ACTIVITY =>
The reply should hold nothing except the lines from the one with "right elbow: (86, 365)" through the end of the entries, duplicated exactly and with no pictures.

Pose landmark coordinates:
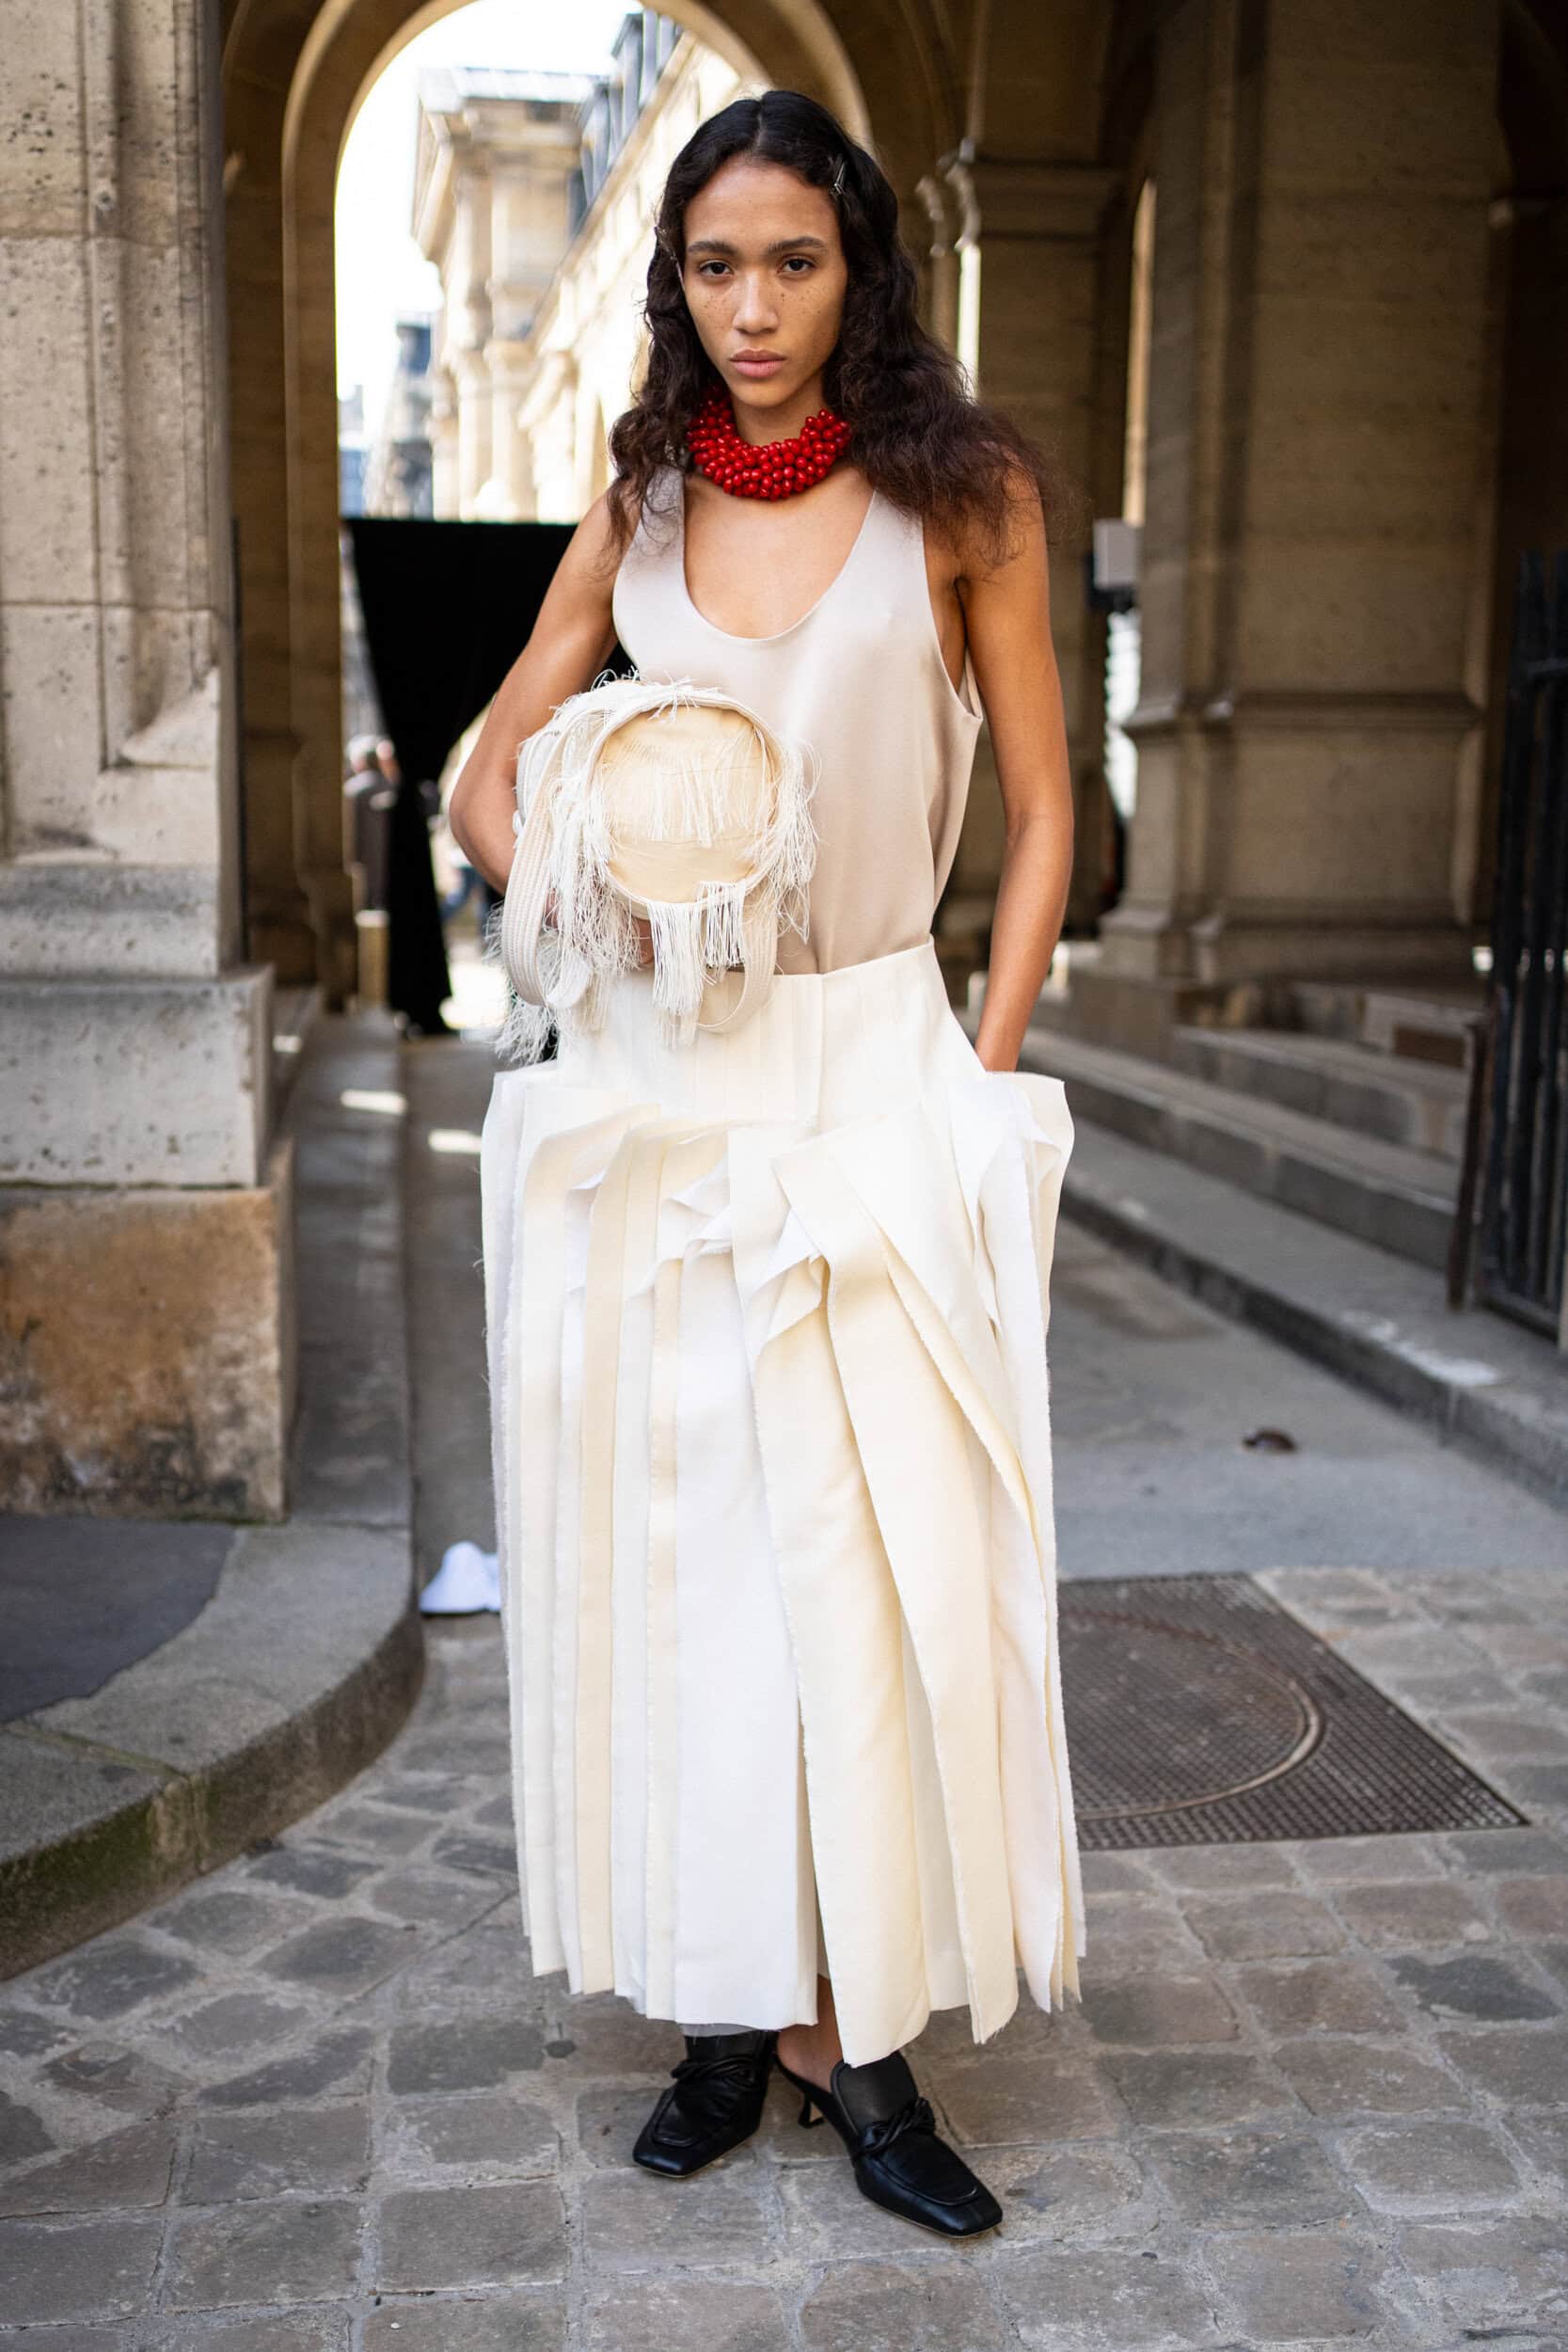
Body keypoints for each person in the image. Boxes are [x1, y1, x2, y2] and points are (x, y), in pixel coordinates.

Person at [449, 88, 1084, 2239]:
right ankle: (734, 2015)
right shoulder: (636, 505)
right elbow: (491, 777)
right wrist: (597, 925)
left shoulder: (967, 497)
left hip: (882, 1078)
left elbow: (1046, 819)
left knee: (871, 1583)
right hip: (670, 1097)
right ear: (676, 285)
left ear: (859, 272)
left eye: (792, 261)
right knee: (698, 1574)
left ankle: (864, 2039)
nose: (751, 306)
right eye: (714, 265)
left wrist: (982, 1075)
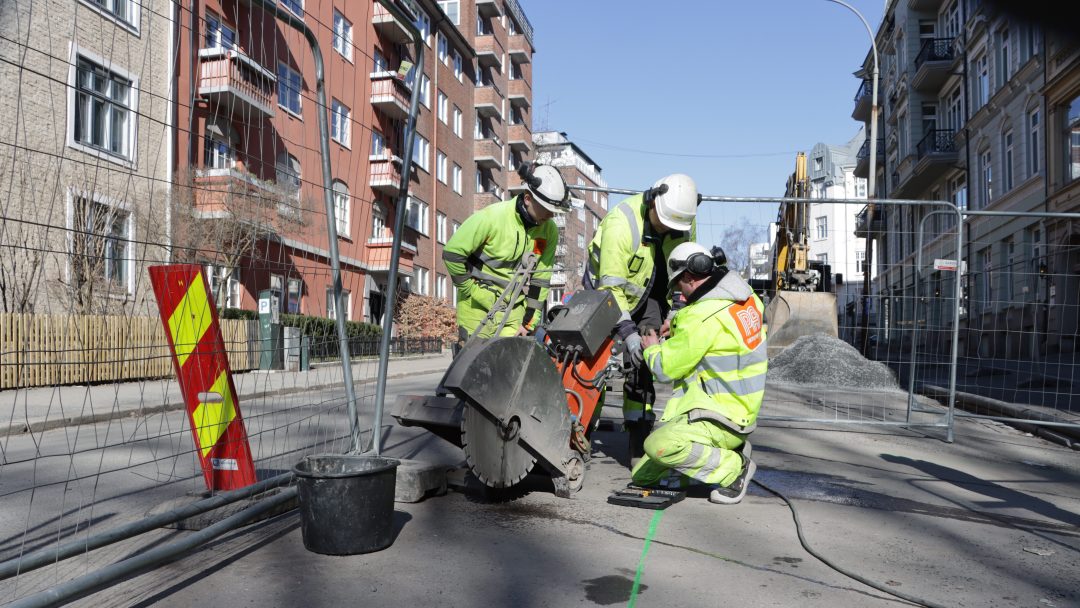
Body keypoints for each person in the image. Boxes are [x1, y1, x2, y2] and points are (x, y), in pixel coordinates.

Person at [632, 242, 767, 505]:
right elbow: (710, 325)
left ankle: (734, 467)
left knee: (658, 446)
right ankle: (729, 449)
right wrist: (679, 323)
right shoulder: (745, 297)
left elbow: (665, 368)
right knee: (642, 477)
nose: (680, 294)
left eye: (679, 286)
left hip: (719, 416)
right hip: (737, 409)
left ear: (689, 278)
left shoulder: (702, 318)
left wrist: (651, 349)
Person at [585, 174, 699, 463]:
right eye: (663, 225)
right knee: (593, 361)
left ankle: (639, 434)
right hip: (606, 293)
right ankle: (581, 430)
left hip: (651, 294)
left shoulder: (683, 218)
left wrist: (675, 309)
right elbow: (611, 289)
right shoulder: (621, 224)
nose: (667, 231)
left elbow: (685, 271)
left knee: (642, 363)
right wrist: (627, 333)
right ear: (652, 202)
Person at [442, 162, 570, 347]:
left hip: (514, 311)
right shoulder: (492, 218)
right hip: (476, 309)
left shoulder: (549, 232)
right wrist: (472, 291)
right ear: (528, 198)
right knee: (475, 371)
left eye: (554, 211)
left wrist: (528, 322)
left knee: (510, 369)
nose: (551, 215)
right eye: (547, 208)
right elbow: (452, 253)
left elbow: (540, 280)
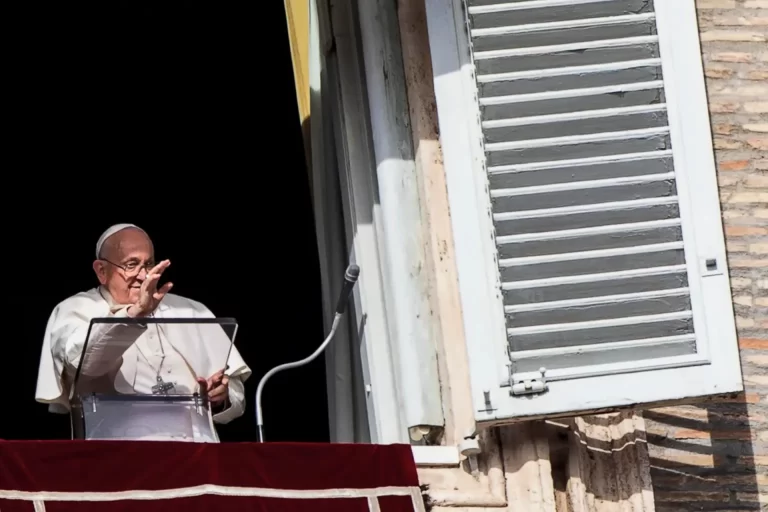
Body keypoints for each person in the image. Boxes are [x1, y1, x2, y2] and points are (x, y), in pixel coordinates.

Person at [35, 223, 252, 435]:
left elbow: (235, 389)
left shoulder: (193, 311)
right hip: (120, 454)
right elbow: (86, 365)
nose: (143, 275)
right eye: (131, 265)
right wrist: (135, 314)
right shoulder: (75, 310)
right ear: (102, 270)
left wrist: (221, 396)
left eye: (149, 264)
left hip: (196, 452)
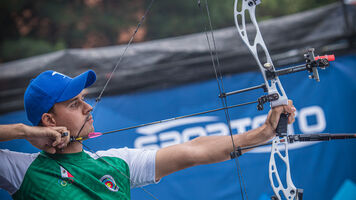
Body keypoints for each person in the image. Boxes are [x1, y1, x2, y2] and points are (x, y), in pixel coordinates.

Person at [0, 70, 296, 200]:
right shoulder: (23, 172)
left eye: (84, 99)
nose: (88, 108)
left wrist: (263, 132)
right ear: (49, 120)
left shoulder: (114, 163)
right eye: (75, 104)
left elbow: (193, 151)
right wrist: (24, 132)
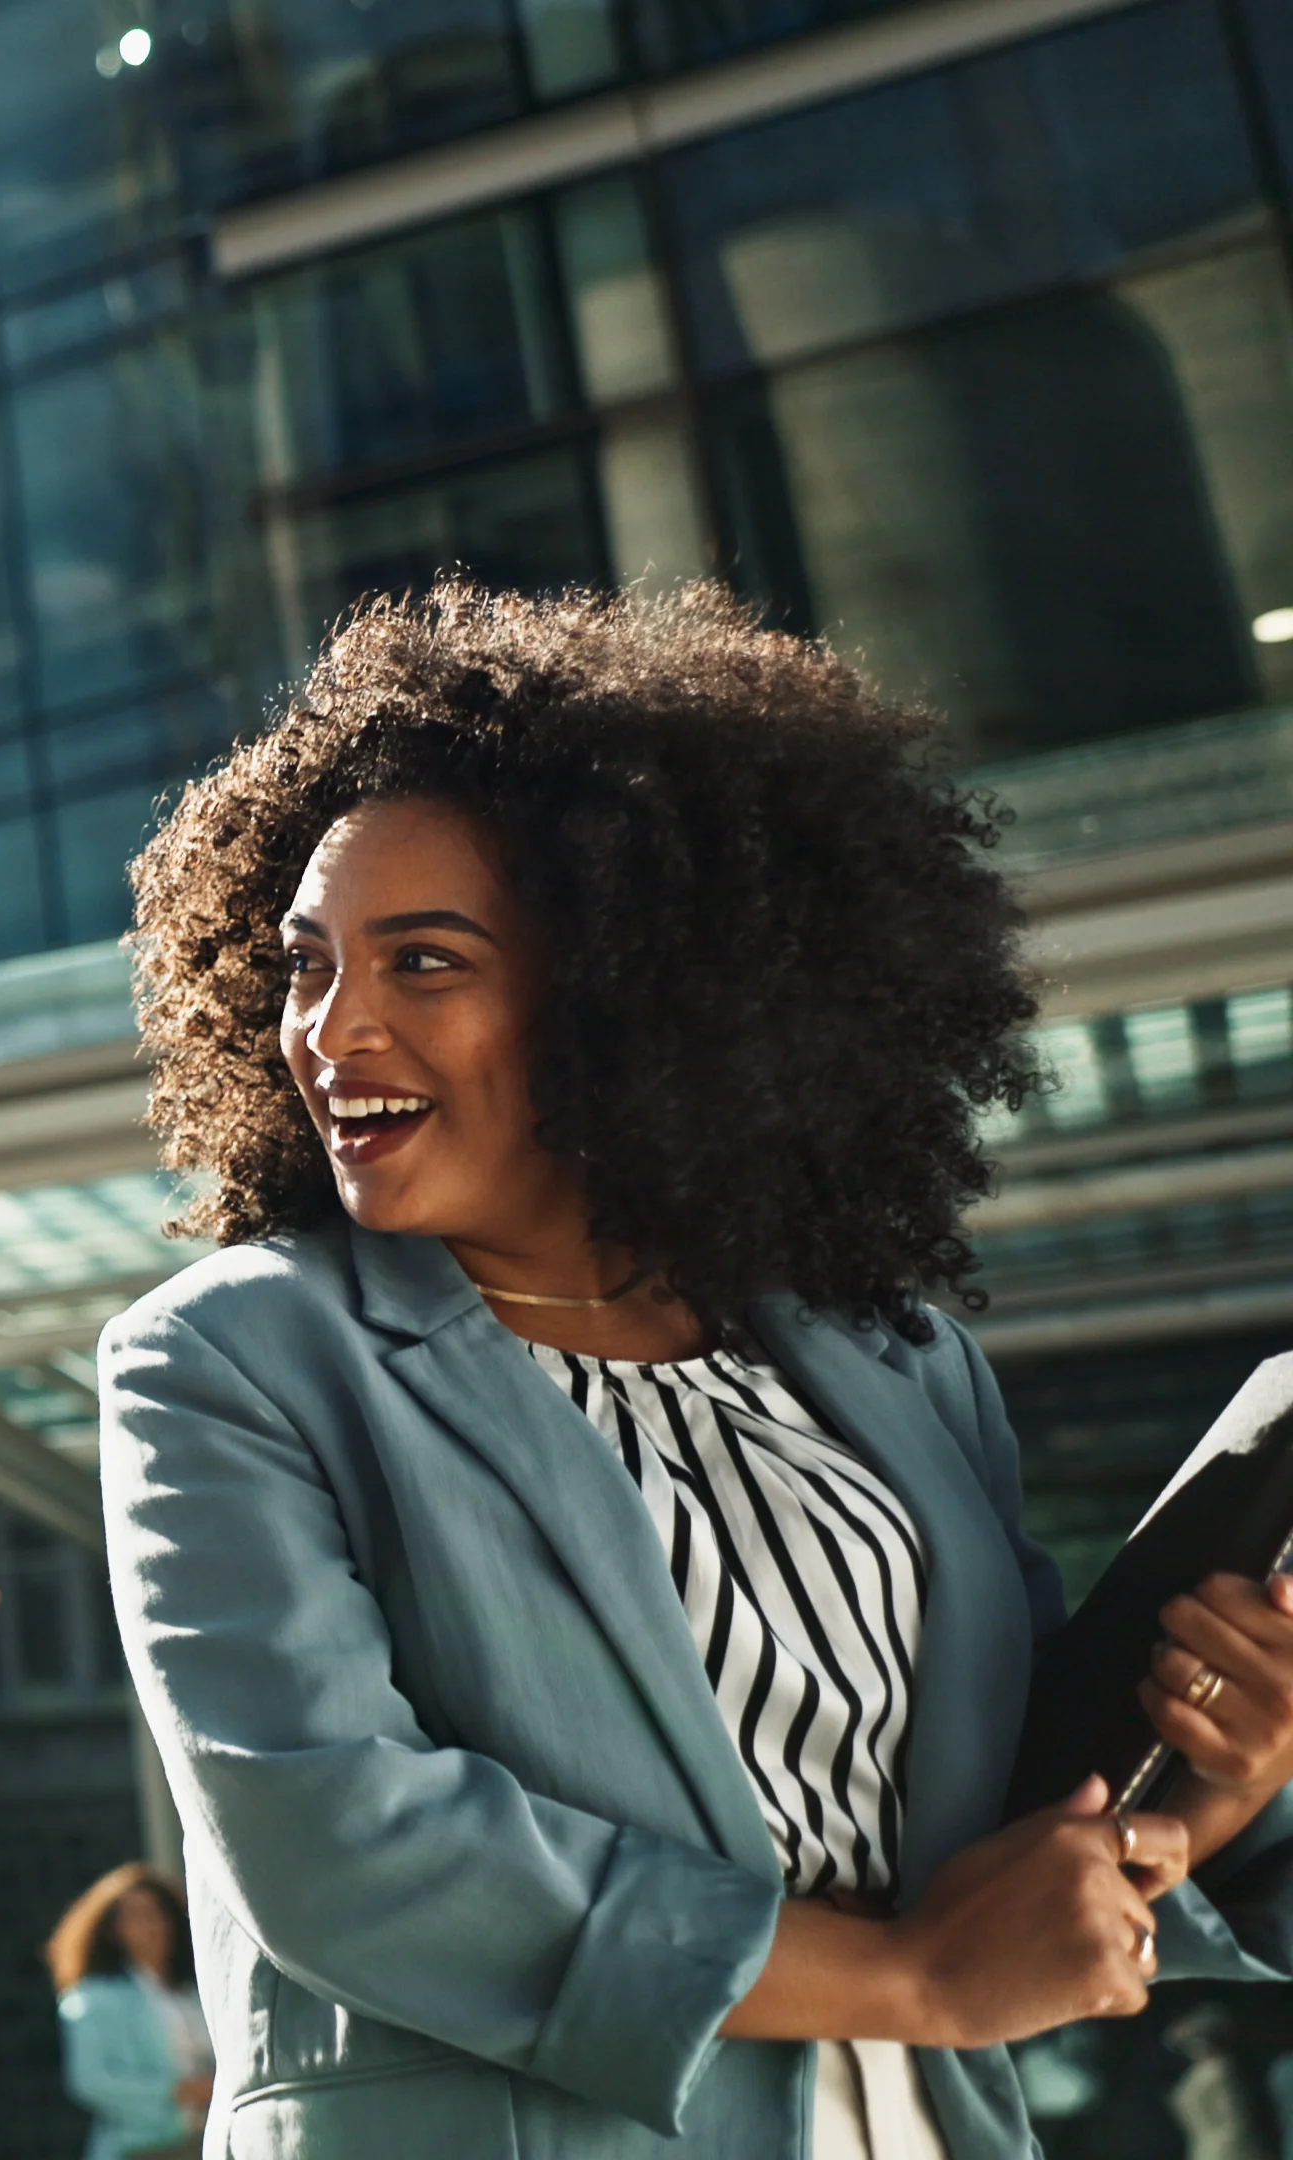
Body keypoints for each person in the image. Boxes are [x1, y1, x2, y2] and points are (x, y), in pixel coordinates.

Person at [97, 580, 1293, 2157]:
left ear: (629, 993)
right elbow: (346, 1845)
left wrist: (1182, 1802)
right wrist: (910, 1977)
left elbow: (968, 1824)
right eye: (309, 965)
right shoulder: (229, 1359)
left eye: (425, 964)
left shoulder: (896, 1363)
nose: (330, 1029)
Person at [48, 1864, 207, 2160]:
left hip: (212, 2140)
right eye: (137, 1916)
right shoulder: (92, 1999)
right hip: (145, 2148)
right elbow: (92, 2080)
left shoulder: (196, 1990)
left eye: (158, 1913)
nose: (152, 1926)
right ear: (113, 1929)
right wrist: (179, 2091)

WORKED SOLUTION =>
right elbow: (86, 365)
nose: (143, 275)
right eye: (131, 265)
right wrist: (135, 314)
right shoulder: (75, 310)
right ear: (102, 270)
left wrist: (221, 396)
left eye: (149, 264)
left hip: (196, 452)
Body keypoints for each person in the image. Boxes are [x1, y1, x2, y2] and points are (x, y), in pixel coordinates.

Person at [0, 70, 296, 200]:
right shoulder: (23, 172)
left eye: (84, 99)
nose: (88, 108)
left wrist: (263, 132)
right ear: (49, 120)
left shoulder: (114, 163)
right eye: (75, 104)
left elbow: (193, 151)
right wrist: (24, 132)
Body keypoints for each person in the image. Boxes are [x1, y1, x2, y2] and points are (x, y), in pixel coordinates.

Person at [97, 580, 1293, 2157]:
left ear: (629, 993)
right elbow: (346, 1845)
left wrist: (1182, 1802)
right wrist: (910, 1977)
left elbow: (968, 1824)
right eye: (309, 965)
right shoulder: (229, 1359)
left eye: (425, 964)
left shoulder: (896, 1363)
nose: (330, 1029)
Person at [48, 1864, 207, 2160]:
left hip: (212, 2140)
right eye: (137, 1916)
right shoulder: (92, 1999)
right hip: (145, 2148)
right elbow: (92, 2080)
left shoulder: (196, 1990)
left eye: (158, 1913)
nose: (152, 1926)
right ear: (113, 1929)
right wrist: (179, 2091)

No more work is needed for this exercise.